Images with keypoint coordinates
----------------

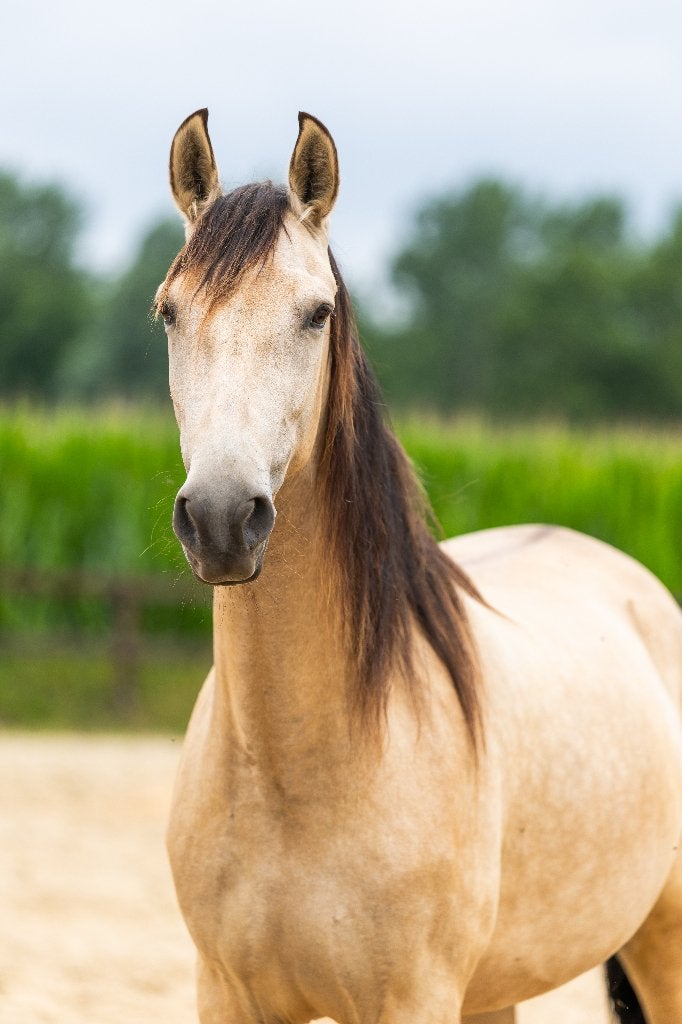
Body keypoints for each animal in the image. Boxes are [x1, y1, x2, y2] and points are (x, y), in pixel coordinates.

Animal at [157, 108, 682, 1024]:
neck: (293, 773)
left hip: (663, 941)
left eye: (316, 314)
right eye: (168, 313)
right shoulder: (227, 995)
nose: (221, 518)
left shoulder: (414, 998)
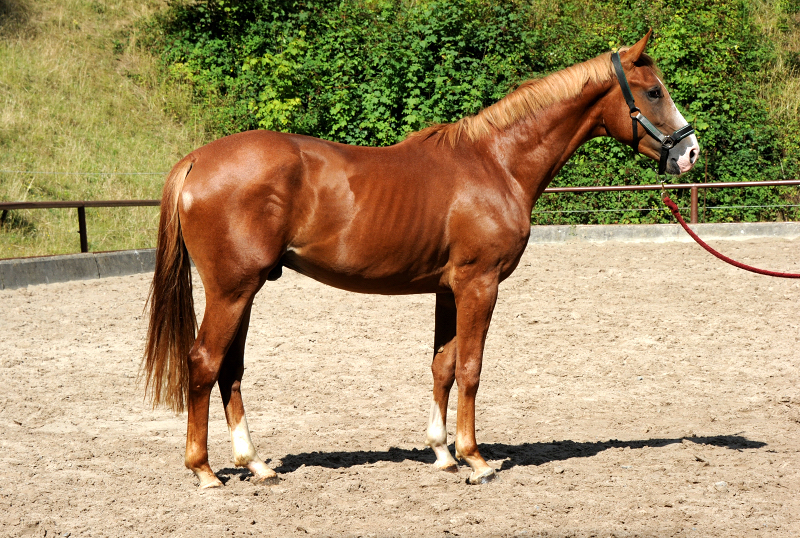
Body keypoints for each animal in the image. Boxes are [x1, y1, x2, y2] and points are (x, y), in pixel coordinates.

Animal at [144, 32, 700, 486]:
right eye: (654, 92)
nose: (690, 152)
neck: (496, 163)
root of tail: (197, 160)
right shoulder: (480, 284)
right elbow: (472, 367)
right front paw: (476, 460)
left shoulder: (448, 290)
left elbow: (443, 366)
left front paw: (442, 453)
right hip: (232, 290)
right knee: (204, 362)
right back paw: (204, 470)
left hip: (243, 290)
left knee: (230, 369)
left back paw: (255, 464)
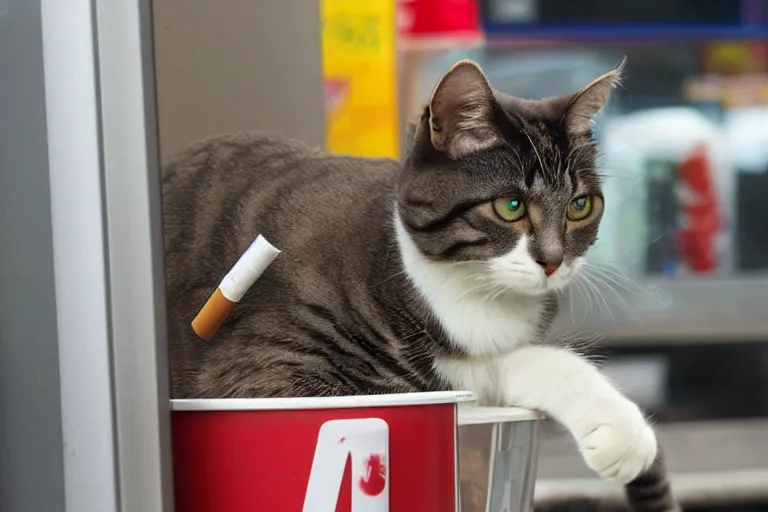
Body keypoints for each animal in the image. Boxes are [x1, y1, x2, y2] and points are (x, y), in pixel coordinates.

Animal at [162, 58, 680, 510]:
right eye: (510, 206)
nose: (553, 262)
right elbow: (446, 371)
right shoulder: (265, 369)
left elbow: (510, 361)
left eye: (580, 206)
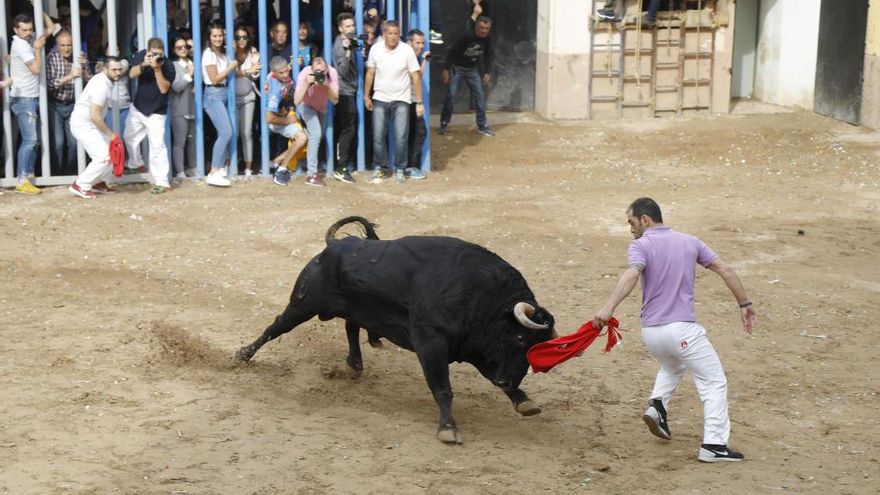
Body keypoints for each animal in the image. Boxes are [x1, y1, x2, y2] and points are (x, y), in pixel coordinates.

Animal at [235, 215, 556, 444]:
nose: (506, 381)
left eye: (534, 349)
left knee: (351, 325)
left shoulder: (476, 348)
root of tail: (333, 246)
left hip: (356, 307)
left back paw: (355, 363)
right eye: (519, 338)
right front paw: (448, 428)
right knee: (276, 326)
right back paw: (243, 355)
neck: (483, 297)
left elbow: (490, 378)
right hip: (303, 303)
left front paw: (524, 402)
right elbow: (443, 388)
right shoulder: (431, 344)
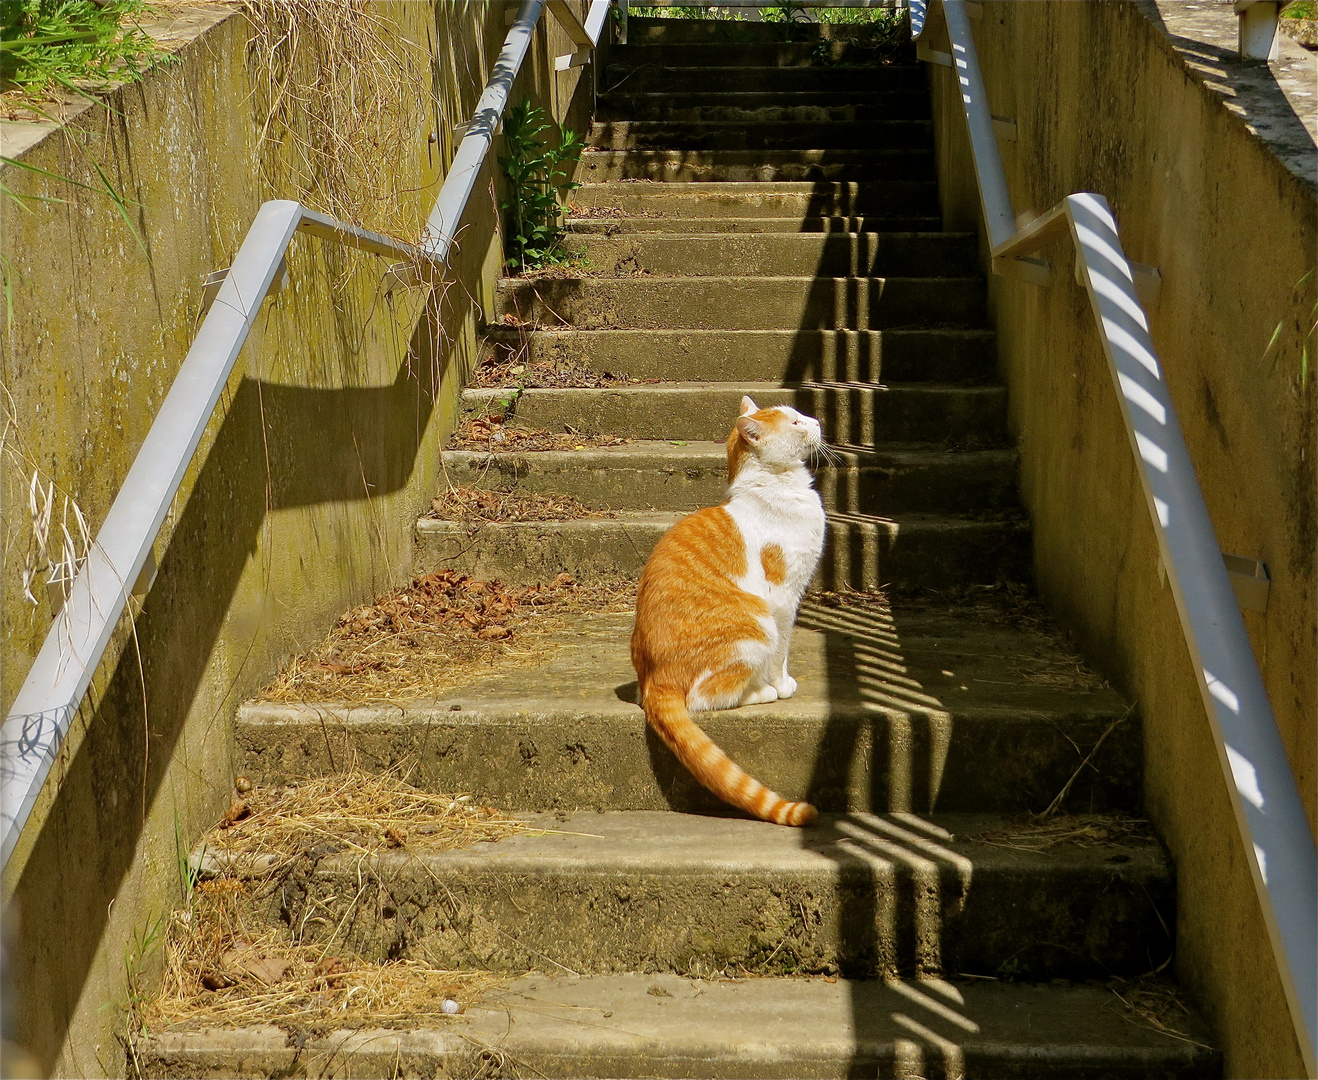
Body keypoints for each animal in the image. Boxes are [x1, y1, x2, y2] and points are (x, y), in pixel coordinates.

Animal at [627, 398, 822, 828]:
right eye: (796, 422)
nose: (817, 421)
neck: (778, 487)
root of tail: (654, 680)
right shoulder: (784, 600)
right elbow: (782, 654)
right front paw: (782, 684)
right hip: (756, 627)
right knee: (704, 698)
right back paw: (761, 691)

----------------

_What you have to do:_
Although the records contain pictures, return only their text, exactly as written.

_Response below:_
Body keypoints for each animal in the image. Boxes are [x1, y1, x2, y2] and points are (x, y), in pixel coordinates.

Animal at [157, 108, 682, 1024]:
neck: (293, 773)
left hip: (663, 941)
left eye: (316, 314)
right eye: (168, 313)
right shoulder: (227, 995)
nose: (221, 518)
left shoulder: (414, 998)
Body keypoints for each animal in the image. Boxes are [x1, y1, x2, y2] and points are (x, y), in pixel coordinates.

Animal at [144, 32, 700, 486]:
right eye: (654, 92)
nose: (690, 152)
neck: (496, 163)
root of tail: (197, 160)
right shoulder: (480, 284)
right elbow: (472, 367)
right front paw: (476, 460)
left shoulder: (448, 290)
left elbow: (443, 366)
left front paw: (442, 453)
right hip: (232, 290)
right knee: (204, 362)
right back paw: (204, 470)
left hip: (243, 290)
left knee: (230, 369)
left back paw: (255, 464)
Body keypoints for each animal in the image. Boxes are [x1, y1, x2, y2] and points are (x, y), in pixel coordinates.

Animal at [162, 58, 680, 510]:
right eye: (510, 206)
nose: (553, 262)
right elbow: (446, 371)
right shoulder: (265, 369)
left elbow: (510, 361)
left eye: (580, 206)
Body keypoints for each animal in the image. Boxes are [x1, y1, x2, y2] and points are (x, y), in pixel coordinates.

Animal at [235, 215, 556, 444]:
nose: (506, 381)
left eye: (534, 349)
left knee: (351, 325)
left shoulder: (476, 348)
root of tail: (333, 246)
left hip: (356, 307)
left back paw: (355, 363)
right eye: (519, 338)
right front paw: (448, 428)
right knee: (276, 326)
right back paw: (243, 355)
neck: (483, 297)
left elbow: (490, 378)
right hip: (303, 303)
left front paw: (524, 402)
right elbow: (443, 388)
right shoulder: (431, 344)
Body keypoints for each animal in the image. Boxes are [x1, y1, x2, y2] and points are (x, y), in pixel coordinates.

Animal at [627, 398, 822, 828]:
right eye: (796, 422)
nose: (817, 421)
neck: (778, 487)
root of tail: (654, 680)
right shoulder: (784, 600)
right elbow: (782, 654)
right front paw: (782, 684)
right hip: (756, 627)
right knee: (704, 698)
right back paw: (761, 691)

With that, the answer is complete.